:: GIVEN RECORDS
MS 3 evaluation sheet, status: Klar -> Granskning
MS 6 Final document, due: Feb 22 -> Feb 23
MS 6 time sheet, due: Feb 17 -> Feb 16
::::
:: GIVEN RECORDS
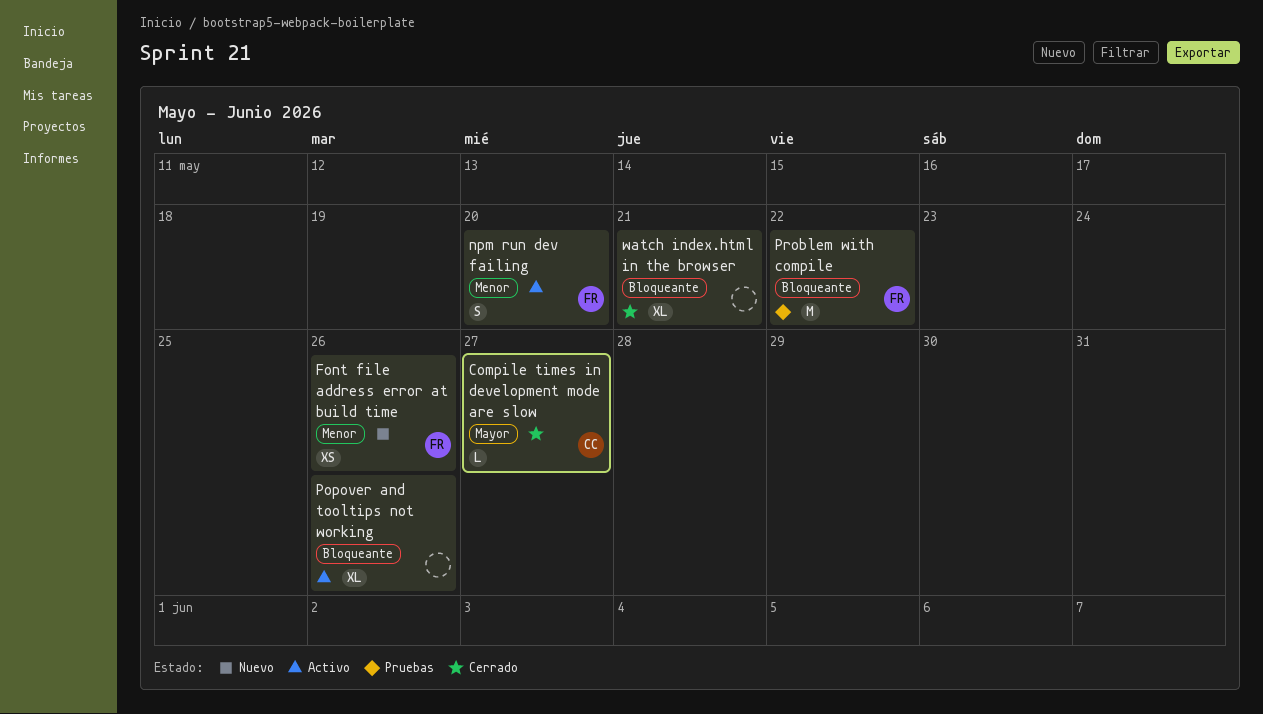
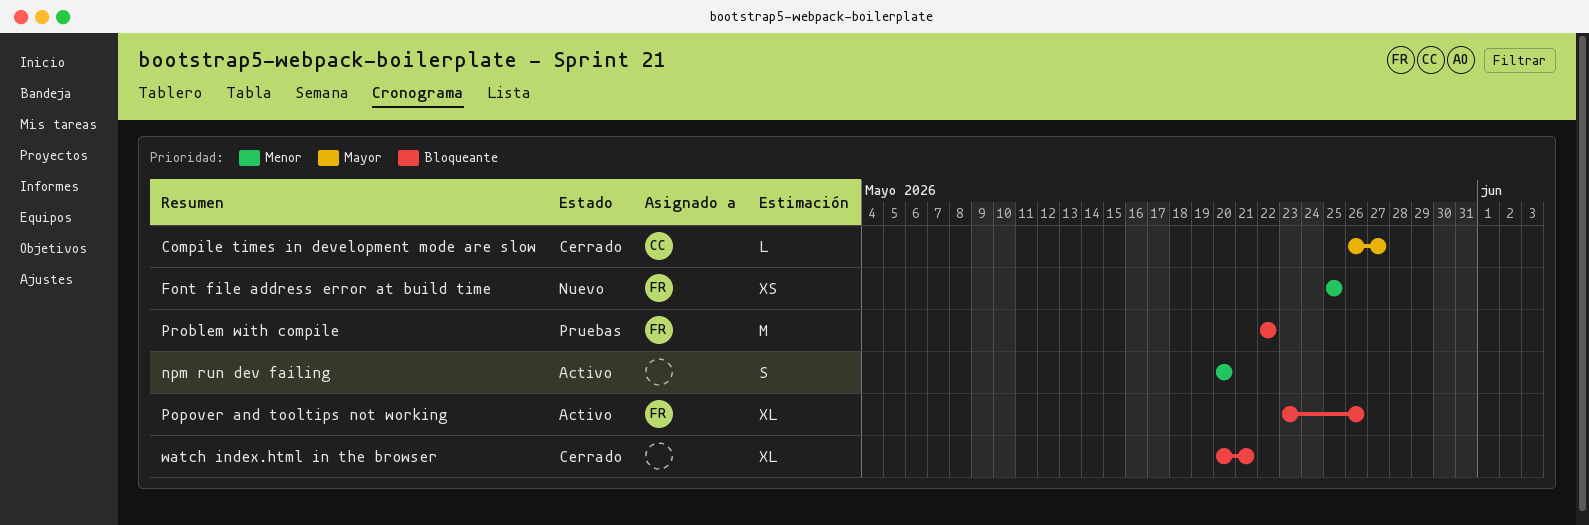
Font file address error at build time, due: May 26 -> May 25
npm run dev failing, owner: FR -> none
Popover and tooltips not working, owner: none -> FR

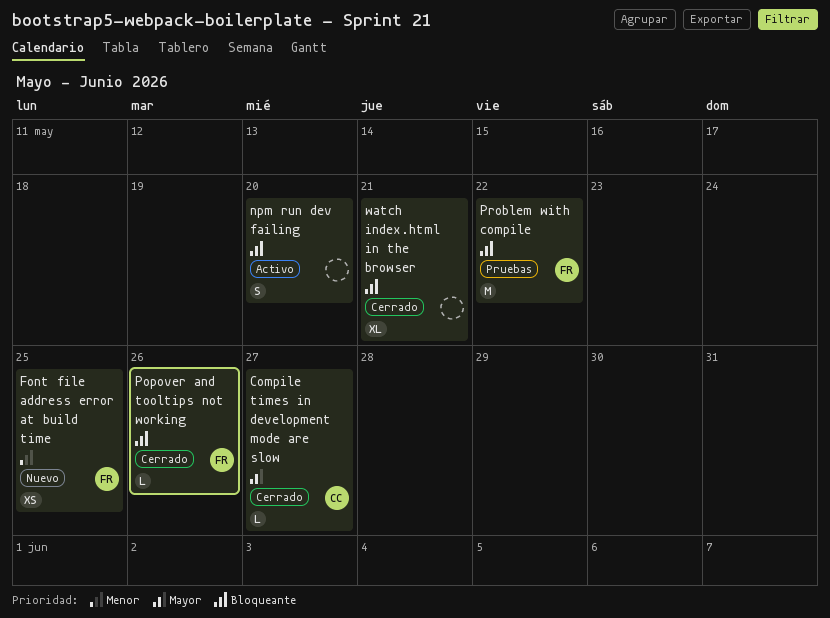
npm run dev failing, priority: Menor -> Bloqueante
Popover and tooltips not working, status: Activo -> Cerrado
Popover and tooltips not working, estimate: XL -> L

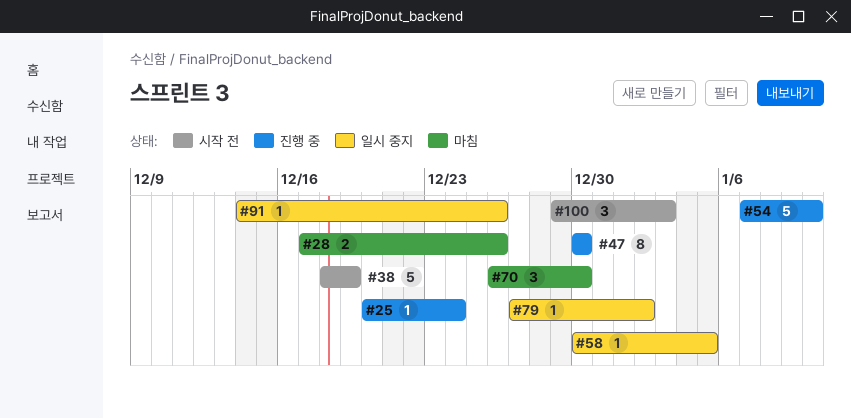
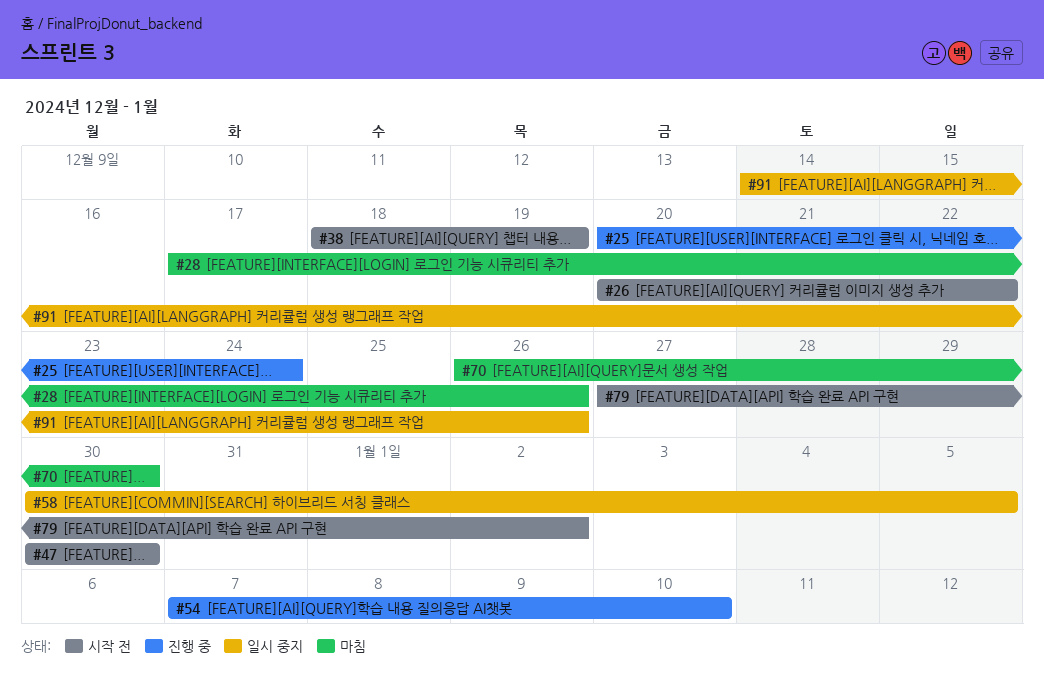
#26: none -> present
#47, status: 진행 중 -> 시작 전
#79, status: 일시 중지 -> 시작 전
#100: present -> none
::::
#### [WORK ITEM]
The range runs from the line above containing "MS 3 evaluation" to the line containing "MS 6 time sheet, due: Feb 17 -> Feb 16", inclusive. Restate those lines word for word and no others.

#### [WRITTEN SOLUTION]
MS 3 evaluation sheet, status: Klar -> Granskning
MS 6 Final document, due: Feb 22 -> Feb 23
MS 6 time sheet, due: Feb 17 -> Feb 16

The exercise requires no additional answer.